The Falcon 9 rocket that launched SpaceX’s Dragon spacecraft on Sunday separated minutes after liftoff and landed upright on Earth in its designated area. SpaceX expects to launch a “flight proven,” or reused, Falcon 9 rocket for the first time this spring.

“Baby came back,” Musk tweeted on Sunday morning. The company has designed its rockets to be reused, a key part of its effort to drive down costs and make colonizing Mars possible.

The launch was SpaceX’s first from historic “39A,” the storied complex at the National Aeronautics and Space Administration Kennedy Space Center in Florida that was home to the famed Apollo missions. It was also the company’s second since a fireball destroyed a different rocket and its payload on a Florida launch pad in September. SpaceX, which completed just eight missions in 2016, successfully returned to the skies last month with the delivery of 10 communications satellites into orbit.

Experiments, Supplies

The rocket is ferrying about 5,500 pounds of research equipment, cargo and supplies to the International Space Station, NASA said in a statement. The payload includes an experiment that will aim to better define how some bacteria become resistant to drugs, and one that will aim to help scientists understand how molecules known as monoclonal antibodies work in the body.

The launch was halted Saturday about 13 seconds before its scheduled liftoff because of an issue with the second-stage engine.

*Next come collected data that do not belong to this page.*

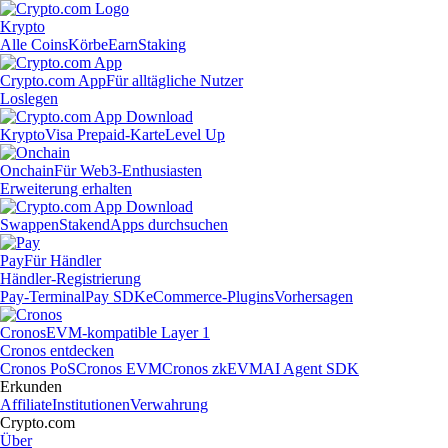
Krypto
Alle Coins
Körbe
Earn
Staking
Crypto.com App
Für alltägliche Nutzer
Loslegen
Krypto
Visa Prepaid-Karte
Level Up
Onchain
Für Web3-Enthusiasten
Erweiterung erhalten
Swappen
Staken
dApps durchsuchen
Pay
Für Händler
Händler-Registrierung
Pay-Terminal
Pay SDK
eCommerce-Plugins
Vorhersagen
Cronos
EVM-kompatible Layer 1
Cronos entdecken
Cronos PoS
Cronos EVM
Cronos zkEVM
AI Agent SDK
Erkunden
Affiliate
Institutionen
Verwahrung
Crypto.com
Über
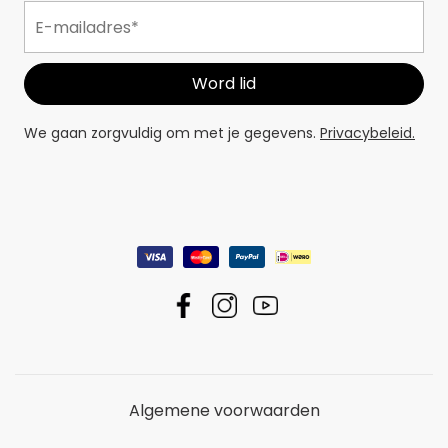
We gaan zorgvuldig om met je gegevens.
Privacybeleid.
Algemene voorwaarden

SpaceX has contracts with the National Aeronautics and Space Administration valued at $4.2 billion to resupply the Space Station using its unmanned Dragon spacecraft and ultimately to ferry astronauts to the station from the U.S. with a version of Dragon that’s capable of carrying crews. The Government Accountability Office said Thursday in a report that SpaceX and competitor Boeing Co. won’t be certified this year to send astronauts to space and may be delayed into 2019 because of potential safety hazards.

Musk, who’s also CEO of Tesla Inc., founded SpaceX 15 years ago with the goal of sending humans to Mars. The closely-held company makes rockets at its headquarters in Hawthorne, California, and has contracts to launch commercial satellites as well as fly missions for NASA and the U.S. military.